## EXERCISE DIRECTIONS
Your reply should restate the lines from the top of the entries through the line containing "#### **4. Visualización en Factura**" word for word, with no pictures.

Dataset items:
--------------------

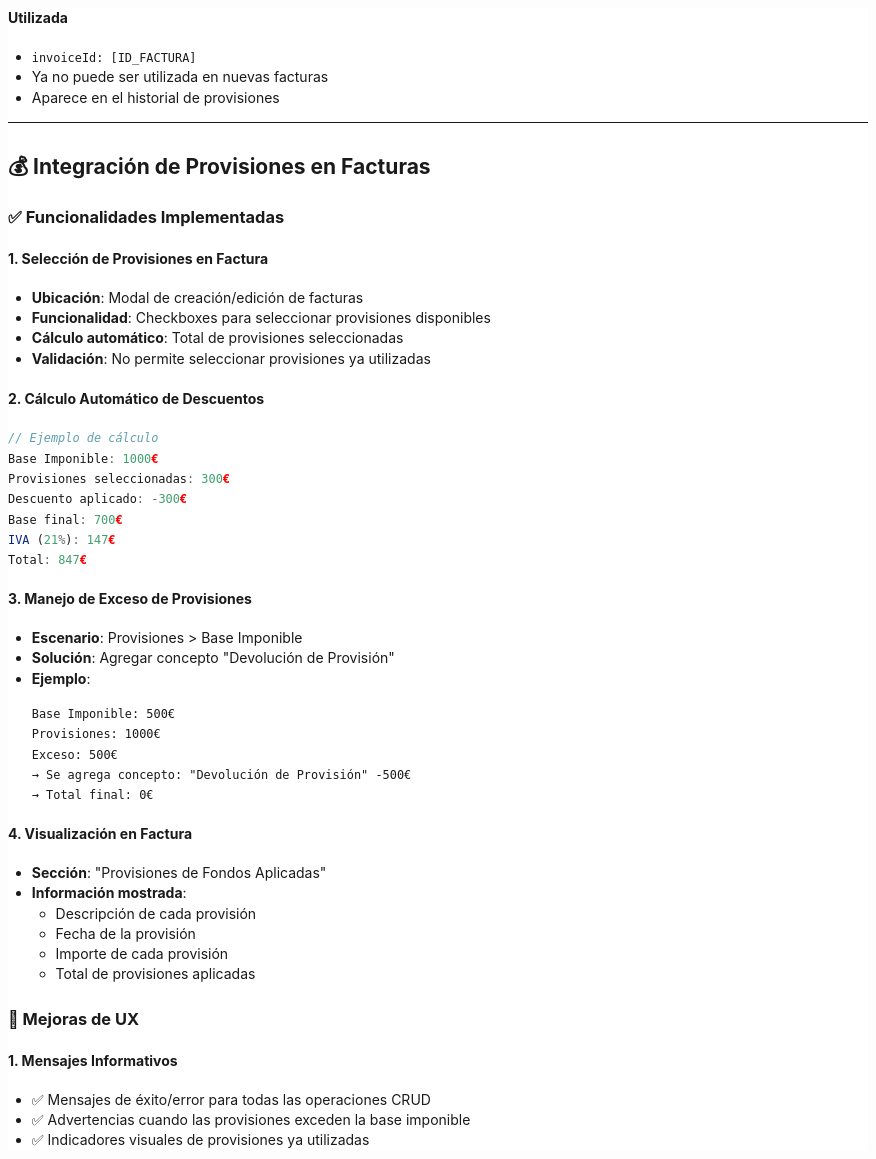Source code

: #### **Utilizada**
- `invoiceId: [ID_FACTURA]`
- Ya no puede ser utilizada en nuevas facturas
- Aparece en el historial de provisiones

---

## 💰 Integración de Provisiones en Facturas

### ✅ Funcionalidades Implementadas

#### **1. Selección de Provisiones en Factura**
- **Ubicación**: Modal de creación/edición de facturas
- **Funcionalidad**: Checkboxes para seleccionar provisiones disponibles
- **Cálculo automático**: Total de provisiones seleccionadas
- **Validación**: No permite seleccionar provisiones ya utilizadas

#### **2. Cálculo Automático de Descuentos**
```typescript
// Ejemplo de cálculo
Base Imponible: 1000€
Provisiones seleccionadas: 300€
Descuento aplicado: -300€
Base final: 700€
IVA (21%): 147€
Total: 847€
```

#### **3. Manejo de Exceso de Provisiones**
- **Escenario**: Provisiones > Base Imponible
- **Solución**: Agregar concepto "Devolución de Provisión"
- **Ejemplo**:
  ```
  Base Imponible: 500€
  Provisiones: 1000€
  Exceso: 500€
  → Se agrega concepto: "Devolución de Provisión" -500€
  → Total final: 0€
  ```

#### **4. Visualización en Factura**
- **Sección**: "Provisiones de Fondos Aplicadas"
- **Información mostrada**:
  - Descripción de cada provisión
  - Fecha de la provisión
  - Importe de cada provisión
  - Total de provisiones aplicadas

### 🎨 Mejoras de UX

#### **1. Mensajes Informativos**
- ✅ Mensajes de éxito/error para todas las operaciones CRUD
- ✅ Advertencias cuando las provisiones exceden la base imponible
- ✅ Indicadores visuales de provisiones ya utilizadas
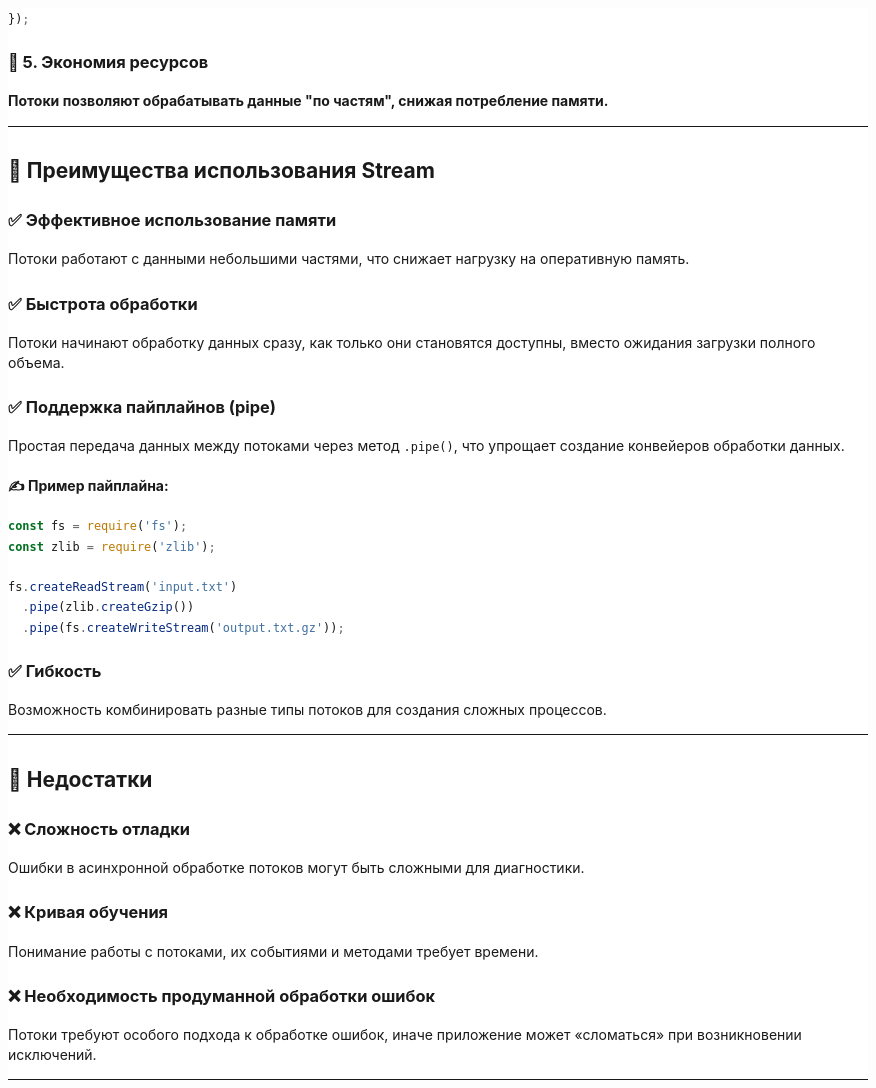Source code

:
 ```javascript
});
```

### 📌 5. Экономия ресурсов
**Потоки позволяют обрабатывать данные "по частям", снижая потребление памяти.**

---

## 🔹 Преимущества использования Stream

### ✅ Эффективное использование памяти
Потоки работают с данными небольшими частями, что снижает нагрузку на оперативную память.

### ✅ Быстрота обработки
Потоки начинают обработку данных сразу, как только они становятся доступны, вместо ожидания загрузки полного объема.

### ✅ Поддержка пайплайнов (pipe)
Простая передача данных между потоками через метод `.pipe()`, что упрощает создание конвейеров обработки данных.

#### ✍ Пример пайплайна:
```javascript
const fs = require('fs');
const zlib = require('zlib');

fs.createReadStream('input.txt')
  .pipe(zlib.createGzip())
  .pipe(fs.createWriteStream('output.txt.gz'));
```

### ✅ Гибкость
Возможность комбинировать разные типы потоков для создания сложных процессов.

---

## 🔹 Недостатки

### ❌ Сложность отладки
Ошибки в асинхронной обработке потоков могут быть сложными для диагностики.

### ❌ Кривая обучения
Понимание работы с потоками, их событиями и методами требует времени.

### ❌ Необходимость продуманной обработки ошибок
Потоки требуют особого подхода к обработке ошибок, иначе приложение может «сломаться» при возникновении исключений.

---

--------------------

## ANSWER SECTION
Source code

: #### **Utilizada**
- `invoiceId: [ID_FACTURA]`
- Ya no puede ser utilizada en nuevas facturas
- Aparece en el historial de provisiones

---

## 💰 Integración de Provisiones en Facturas

### ✅ Funcionalidades Implementadas

#### **1. Selección de Provisiones en Factura**
- **Ubicación**: Modal de creación/edición de facturas
- **Funcionalidad**: Checkboxes para seleccionar provisiones disponibles
- **Cálculo automático**: Total de provisiones seleccionadas
- **Validación**: No permite seleccionar provisiones ya utilizadas

#### **2. Cálculo Automático de Descuentos**
```typescript
// Ejemplo de cálculo
Base Imponible: 1000€
Provisiones seleccionadas: 300€
Descuento aplicado: -300€
Base final: 700€
IVA (21%): 147€
Total: 847€
```

#### **3. Manejo de Exceso de Provisiones**
- **Escenario**: Provisiones > Base Imponible
- **Solución**: Agregar concepto "Devolución de Provisión"
- **Ejemplo**:
  ```
  Base Imponible: 500€
  Provisiones: 1000€
  Exceso: 500€
  → Se agrega concepto: "Devolución de Provisión" -500€
  → Total final: 0€
  ```

#### **4. Visualización en Factura**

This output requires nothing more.